I shook my head. “That was the story.”

“But I forced it.”

“I wouldn’t trade it,” I said.

“I saw you hold her. The way you looked at her. You wanted her.”

I nodded. The broken part of my heart had healed and now felt like the scar of an old wound which doesn’t hurt when pressed.

“Did you ever love me like that?” The tears dripped down her cheeks and her lips tightened.

I shook my head and she looked away.

“Darling,” I said.

“Don’t call me that,” she whispered, squeezing her eyes shut.

I smiled.

“Did you?” she asked again.

“I’ve never loved anyone like that,” I said quietly.

Then she let me reach for her, pull her to me. I kissed her forehead gently.

“I love you. Differently. Completely.”

She looked up into my face then.

“You are my everything now,” I said. “I’ve chased you for a century. How else can I show you?” I pressed her against me, my arms around her waist.

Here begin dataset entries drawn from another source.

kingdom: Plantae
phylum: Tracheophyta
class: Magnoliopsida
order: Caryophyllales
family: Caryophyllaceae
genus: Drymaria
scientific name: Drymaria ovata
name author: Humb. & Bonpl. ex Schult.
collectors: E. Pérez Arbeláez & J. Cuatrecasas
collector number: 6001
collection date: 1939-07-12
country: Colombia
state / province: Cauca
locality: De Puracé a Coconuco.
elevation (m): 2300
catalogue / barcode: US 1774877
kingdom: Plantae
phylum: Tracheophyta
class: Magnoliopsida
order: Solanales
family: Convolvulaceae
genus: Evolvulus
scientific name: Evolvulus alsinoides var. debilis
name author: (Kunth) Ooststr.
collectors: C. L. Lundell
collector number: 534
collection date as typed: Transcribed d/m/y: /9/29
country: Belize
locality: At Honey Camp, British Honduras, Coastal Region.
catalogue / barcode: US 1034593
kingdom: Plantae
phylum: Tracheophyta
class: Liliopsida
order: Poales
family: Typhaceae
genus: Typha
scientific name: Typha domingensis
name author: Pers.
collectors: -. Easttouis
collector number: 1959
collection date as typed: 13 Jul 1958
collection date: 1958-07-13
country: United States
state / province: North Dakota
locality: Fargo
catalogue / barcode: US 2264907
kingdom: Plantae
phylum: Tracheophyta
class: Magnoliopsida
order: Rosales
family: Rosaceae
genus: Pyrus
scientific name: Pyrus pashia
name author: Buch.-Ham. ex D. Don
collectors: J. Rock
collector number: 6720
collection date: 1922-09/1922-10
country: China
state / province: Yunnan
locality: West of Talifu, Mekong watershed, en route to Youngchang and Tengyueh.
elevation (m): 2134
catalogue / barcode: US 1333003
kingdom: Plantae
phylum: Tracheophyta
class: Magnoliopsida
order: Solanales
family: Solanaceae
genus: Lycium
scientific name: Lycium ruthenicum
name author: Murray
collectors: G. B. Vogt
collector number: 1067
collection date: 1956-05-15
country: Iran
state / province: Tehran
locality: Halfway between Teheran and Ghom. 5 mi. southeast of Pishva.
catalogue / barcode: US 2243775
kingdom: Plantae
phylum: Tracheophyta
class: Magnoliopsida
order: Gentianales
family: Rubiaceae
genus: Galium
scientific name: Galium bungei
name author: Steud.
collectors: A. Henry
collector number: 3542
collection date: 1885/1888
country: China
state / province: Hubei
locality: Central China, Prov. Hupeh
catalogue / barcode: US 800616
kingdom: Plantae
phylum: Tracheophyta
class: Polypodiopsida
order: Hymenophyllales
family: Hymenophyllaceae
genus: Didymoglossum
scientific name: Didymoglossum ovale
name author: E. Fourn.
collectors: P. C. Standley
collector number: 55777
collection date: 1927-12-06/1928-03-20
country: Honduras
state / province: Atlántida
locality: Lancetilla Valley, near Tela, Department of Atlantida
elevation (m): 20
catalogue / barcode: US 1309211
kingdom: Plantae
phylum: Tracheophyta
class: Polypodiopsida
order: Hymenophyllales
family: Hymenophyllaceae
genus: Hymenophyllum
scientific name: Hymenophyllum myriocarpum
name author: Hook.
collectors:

She laid her cheek on my chest and I felt its dampness through my shirt.

“You look good in 21st century fashion,” I said into her hair. “You smell good, too.”

I felt her lips part into a smile against my chest and she breathed out heavily, hot air that warmed me all the way through.

“I love you,” I said.

“Say it again.”

“I love you.”

“Forgive me for Kansas.”

I tipped her chin up and kissed her, deeply, with all the months of wanting her and the taste of black cherry feeling like home again. My body and brain rejoiced, my Asta was back.

“My love,” she whispered.

“Yes, darling?”

“Don’t call me that,” she said softly.

My arms still around her, she leaned back in my embrace and searched my face. My eyes blazed with desire for her and I let them. My lips tingled with the memory of her kiss.

“Tell me again,” she said. Her brown eyes rimmed with green glistened with tears.

“I love you,” I said, tightening my grip around her waist.

“She’s alive.”


“Sara. She survived the fire.”

I let go of Asta, staggered back a couple of paces.

She wiped her face, her cheeks and lips, and breathed in deeply.

“Raven saved her, too.”

Without meaning to, I let my eyes pulse and the glare I wore stunned her so she cringed and backed away.